Excerpt:

....................

Allie’s Breastfeeding Success and Overcoming Postpartum Depression

Allie's Breastfeeding Success and Overcoming Postpartum Depression “My daughter Sammi was born July 2014 via C-section, but fortunately we were able to be skin-to-skin and nurse within her first hour. My supply was good but I was so concerned over whether I was doing this right because it sure didn’t come “naturally” – I saw an IBCLC in the hospital after delivery and again a week or two after being home and was assured I was doing great because my daughter was gaining weight beautifully. I was doing everything right, but it still felt wrong.

I had a very hard time adjusting and bonding, being a mom for the first time along with dealing with the unexpected way she was born and trying to heal from my physical complications. I had struggled with my mental health since the age of 14 yet my pregnancy was the happiest and healthiest I had been in years. But my post-partum experience was an emotional 360 and I couldn’t even get myself out of bed. I was hospitalized for post-partum depression for 10 days – I sobbed that first night when my husband gave her formula as a close friend brought me to the ER. I missed my girl’s 1 month birthday and just felt so guilty that I wasn’t there for her or my husband. In my eyes, I had completely failed as a mother since I couldn’t even care for my baby or myself.

So then I had to figure out pumping while in the hospital – and when you’re there for psychiatric reasons, they don’t let you have your own shoes, never mind a breast pump. I had never pumped before and now I had to do it under close supervision and then they had to confiscate the equipment right after so I couldn’t harm myself. I was so humiliated and petrified that I kept getting engorged and wanted to give up.

....................

Apply what you read:
- 1) Answer from the excerpt:
(a) In what month and year was Sammi born?
(b) For how many days was the writer hospitalized for postpartum depression?
(c) What happened to the pumping equipment right after the writer used it in the hospital?
- 2) Write out the excerpt's wording, starting with "Allie's Breastfeeding Success" and going on through "still felt wrong.".

Records provided:

....................

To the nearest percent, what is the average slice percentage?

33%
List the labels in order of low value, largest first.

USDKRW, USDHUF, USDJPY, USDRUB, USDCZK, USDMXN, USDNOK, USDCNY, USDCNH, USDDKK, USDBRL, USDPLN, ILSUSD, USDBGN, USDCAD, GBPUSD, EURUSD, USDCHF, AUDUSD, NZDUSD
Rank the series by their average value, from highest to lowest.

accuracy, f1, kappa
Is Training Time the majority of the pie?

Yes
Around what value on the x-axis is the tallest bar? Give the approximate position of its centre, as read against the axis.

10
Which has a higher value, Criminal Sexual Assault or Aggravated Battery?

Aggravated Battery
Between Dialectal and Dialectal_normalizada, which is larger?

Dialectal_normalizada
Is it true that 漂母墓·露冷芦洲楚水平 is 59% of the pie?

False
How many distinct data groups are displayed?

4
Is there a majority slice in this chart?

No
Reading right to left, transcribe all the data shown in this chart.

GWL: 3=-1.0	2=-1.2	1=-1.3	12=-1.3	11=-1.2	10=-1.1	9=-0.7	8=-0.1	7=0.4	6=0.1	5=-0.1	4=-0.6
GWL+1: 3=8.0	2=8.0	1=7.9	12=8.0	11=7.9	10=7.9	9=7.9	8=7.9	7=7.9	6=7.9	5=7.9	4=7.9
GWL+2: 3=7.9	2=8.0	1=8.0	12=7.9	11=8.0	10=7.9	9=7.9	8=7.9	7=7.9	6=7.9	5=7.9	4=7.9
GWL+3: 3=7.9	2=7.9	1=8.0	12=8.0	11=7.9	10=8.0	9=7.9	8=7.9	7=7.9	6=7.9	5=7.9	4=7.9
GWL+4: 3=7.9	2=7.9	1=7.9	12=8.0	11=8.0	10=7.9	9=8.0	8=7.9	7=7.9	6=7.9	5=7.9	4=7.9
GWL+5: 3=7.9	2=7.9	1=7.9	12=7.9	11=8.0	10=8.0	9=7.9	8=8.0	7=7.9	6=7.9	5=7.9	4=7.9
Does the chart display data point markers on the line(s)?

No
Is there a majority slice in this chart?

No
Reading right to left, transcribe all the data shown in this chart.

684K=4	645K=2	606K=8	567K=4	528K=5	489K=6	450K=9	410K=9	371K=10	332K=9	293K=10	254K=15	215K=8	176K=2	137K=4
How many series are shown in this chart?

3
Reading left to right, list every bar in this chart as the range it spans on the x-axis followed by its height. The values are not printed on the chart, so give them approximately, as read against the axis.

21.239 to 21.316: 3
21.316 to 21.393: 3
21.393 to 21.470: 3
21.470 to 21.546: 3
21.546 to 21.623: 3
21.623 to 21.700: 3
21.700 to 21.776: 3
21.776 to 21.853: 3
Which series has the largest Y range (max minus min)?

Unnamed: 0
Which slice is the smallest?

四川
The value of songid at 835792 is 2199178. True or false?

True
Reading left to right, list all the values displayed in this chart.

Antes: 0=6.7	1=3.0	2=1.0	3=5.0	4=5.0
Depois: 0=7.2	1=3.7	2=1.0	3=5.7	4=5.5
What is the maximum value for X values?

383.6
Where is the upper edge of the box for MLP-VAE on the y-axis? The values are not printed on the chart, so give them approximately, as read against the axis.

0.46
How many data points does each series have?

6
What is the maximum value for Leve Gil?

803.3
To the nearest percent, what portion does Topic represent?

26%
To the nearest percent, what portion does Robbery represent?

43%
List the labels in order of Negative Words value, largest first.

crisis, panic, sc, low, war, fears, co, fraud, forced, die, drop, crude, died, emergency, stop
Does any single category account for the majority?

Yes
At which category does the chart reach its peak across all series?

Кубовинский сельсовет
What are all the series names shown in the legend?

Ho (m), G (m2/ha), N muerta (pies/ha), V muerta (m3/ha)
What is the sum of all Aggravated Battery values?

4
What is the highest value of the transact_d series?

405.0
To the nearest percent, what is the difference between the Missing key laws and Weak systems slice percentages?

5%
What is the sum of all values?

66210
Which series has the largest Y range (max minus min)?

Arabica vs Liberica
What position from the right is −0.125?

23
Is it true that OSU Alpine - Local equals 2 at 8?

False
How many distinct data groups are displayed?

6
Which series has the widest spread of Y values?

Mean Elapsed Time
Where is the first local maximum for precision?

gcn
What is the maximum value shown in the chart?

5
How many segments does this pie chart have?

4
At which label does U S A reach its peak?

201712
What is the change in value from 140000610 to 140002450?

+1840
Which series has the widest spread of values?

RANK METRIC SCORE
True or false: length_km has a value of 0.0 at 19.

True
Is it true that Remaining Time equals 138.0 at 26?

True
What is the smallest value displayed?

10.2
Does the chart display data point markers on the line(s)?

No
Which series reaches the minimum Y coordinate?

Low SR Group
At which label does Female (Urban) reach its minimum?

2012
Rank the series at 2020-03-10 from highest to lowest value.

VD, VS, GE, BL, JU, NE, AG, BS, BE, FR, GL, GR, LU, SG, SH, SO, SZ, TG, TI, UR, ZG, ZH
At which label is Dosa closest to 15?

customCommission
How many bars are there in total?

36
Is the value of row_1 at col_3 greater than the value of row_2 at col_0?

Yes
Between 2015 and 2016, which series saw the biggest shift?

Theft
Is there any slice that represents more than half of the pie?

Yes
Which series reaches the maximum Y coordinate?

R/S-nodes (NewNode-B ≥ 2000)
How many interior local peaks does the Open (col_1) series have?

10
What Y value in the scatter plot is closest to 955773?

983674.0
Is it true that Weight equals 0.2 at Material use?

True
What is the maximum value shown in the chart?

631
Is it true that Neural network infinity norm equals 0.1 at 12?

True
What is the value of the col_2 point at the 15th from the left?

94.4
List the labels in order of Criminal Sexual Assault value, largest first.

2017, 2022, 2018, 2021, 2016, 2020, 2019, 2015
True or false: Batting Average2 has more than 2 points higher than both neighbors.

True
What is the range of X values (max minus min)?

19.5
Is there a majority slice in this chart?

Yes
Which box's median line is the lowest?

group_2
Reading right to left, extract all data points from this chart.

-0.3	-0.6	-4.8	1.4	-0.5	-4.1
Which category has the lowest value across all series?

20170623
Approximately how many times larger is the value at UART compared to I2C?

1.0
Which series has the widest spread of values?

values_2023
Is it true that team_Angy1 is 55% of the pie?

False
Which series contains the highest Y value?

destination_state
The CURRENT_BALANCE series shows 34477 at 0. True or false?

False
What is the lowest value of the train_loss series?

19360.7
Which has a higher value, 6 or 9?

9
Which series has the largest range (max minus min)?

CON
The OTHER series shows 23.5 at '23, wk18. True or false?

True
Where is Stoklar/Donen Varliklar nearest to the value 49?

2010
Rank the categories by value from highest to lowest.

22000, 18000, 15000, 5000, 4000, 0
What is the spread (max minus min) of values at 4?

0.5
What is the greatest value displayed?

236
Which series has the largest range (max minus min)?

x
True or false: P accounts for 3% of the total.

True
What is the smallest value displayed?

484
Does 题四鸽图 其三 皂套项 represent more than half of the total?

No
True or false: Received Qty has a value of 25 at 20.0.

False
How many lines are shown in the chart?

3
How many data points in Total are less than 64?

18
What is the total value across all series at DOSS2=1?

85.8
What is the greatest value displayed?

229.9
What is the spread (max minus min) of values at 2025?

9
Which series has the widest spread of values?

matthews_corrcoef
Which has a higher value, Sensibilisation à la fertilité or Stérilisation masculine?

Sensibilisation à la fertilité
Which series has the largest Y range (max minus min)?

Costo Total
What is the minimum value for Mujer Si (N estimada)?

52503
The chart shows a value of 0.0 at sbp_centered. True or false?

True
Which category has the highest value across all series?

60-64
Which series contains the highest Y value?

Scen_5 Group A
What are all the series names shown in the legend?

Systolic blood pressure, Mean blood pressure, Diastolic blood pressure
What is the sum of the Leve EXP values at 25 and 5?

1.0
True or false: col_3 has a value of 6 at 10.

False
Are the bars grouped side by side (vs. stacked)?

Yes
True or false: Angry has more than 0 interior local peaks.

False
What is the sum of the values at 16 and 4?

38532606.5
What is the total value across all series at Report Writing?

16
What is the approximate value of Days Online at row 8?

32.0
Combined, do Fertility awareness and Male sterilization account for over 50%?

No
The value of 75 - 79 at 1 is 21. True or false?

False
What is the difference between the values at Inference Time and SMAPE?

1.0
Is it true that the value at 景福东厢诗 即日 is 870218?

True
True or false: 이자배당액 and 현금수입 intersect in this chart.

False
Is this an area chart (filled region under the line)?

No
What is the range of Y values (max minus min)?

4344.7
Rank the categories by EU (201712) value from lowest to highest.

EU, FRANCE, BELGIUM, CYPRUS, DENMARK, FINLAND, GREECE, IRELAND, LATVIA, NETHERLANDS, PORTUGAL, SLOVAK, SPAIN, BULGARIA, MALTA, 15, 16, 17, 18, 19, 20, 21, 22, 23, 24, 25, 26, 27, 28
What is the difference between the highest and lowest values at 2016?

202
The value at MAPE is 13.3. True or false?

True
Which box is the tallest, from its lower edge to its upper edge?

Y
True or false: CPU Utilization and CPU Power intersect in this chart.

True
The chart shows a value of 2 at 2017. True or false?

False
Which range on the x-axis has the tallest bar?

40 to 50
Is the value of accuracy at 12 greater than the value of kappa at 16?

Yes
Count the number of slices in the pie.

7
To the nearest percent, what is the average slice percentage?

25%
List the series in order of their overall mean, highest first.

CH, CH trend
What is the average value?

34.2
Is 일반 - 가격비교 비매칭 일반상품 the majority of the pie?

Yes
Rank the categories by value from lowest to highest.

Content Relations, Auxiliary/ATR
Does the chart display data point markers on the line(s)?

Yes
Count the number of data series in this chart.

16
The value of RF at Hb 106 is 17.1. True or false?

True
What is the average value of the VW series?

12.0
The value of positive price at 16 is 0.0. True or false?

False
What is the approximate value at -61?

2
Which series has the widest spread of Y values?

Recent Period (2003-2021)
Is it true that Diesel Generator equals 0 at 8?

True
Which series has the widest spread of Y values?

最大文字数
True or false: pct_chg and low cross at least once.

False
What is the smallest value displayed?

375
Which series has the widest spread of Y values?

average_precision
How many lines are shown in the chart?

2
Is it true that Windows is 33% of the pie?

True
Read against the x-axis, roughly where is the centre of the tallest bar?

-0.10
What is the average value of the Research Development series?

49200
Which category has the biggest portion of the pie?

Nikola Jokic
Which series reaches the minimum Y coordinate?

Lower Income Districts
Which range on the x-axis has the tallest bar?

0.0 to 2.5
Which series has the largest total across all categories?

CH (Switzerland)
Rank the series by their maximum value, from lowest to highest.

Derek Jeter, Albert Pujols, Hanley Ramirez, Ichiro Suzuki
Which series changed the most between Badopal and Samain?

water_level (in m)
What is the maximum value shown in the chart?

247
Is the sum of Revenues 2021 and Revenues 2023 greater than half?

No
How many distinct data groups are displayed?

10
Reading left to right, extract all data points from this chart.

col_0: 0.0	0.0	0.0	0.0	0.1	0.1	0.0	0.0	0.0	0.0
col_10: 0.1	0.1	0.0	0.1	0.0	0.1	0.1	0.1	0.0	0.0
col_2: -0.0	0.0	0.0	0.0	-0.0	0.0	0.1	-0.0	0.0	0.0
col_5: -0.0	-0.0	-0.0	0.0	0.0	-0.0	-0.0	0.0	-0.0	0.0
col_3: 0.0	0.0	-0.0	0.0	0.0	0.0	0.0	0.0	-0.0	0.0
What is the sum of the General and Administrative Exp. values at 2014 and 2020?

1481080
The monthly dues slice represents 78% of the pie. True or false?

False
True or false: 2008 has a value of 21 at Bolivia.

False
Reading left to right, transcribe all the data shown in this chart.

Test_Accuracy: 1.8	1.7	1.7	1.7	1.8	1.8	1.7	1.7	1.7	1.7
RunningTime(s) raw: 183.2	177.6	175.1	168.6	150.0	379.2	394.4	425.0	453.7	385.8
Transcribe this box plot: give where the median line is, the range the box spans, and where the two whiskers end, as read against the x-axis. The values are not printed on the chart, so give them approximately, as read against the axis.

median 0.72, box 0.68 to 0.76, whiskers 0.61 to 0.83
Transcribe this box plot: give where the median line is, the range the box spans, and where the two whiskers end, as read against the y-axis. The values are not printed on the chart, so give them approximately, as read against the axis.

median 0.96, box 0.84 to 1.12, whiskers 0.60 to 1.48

....................

Results in order:
- 1)
(a) July 2014
(b) 10 days
(c) It was confiscated.

- 2)
Allie's Breastfeeding Success and Overcoming Postpartum Depression “My daughter Sammi was born July 2014 via C-section, but fortunately we were able to be skin-to-skin and nurse within her first hour. My supply was good but I was so concerned over whether I was doing this right because it sure didn’t come “naturally” – I saw an IBCLC in the hospital after delivery and again a week or two after being home and was assured I was doing great because my daughter was gaining weight beautifully. I was doing everything right, but it still felt wrong.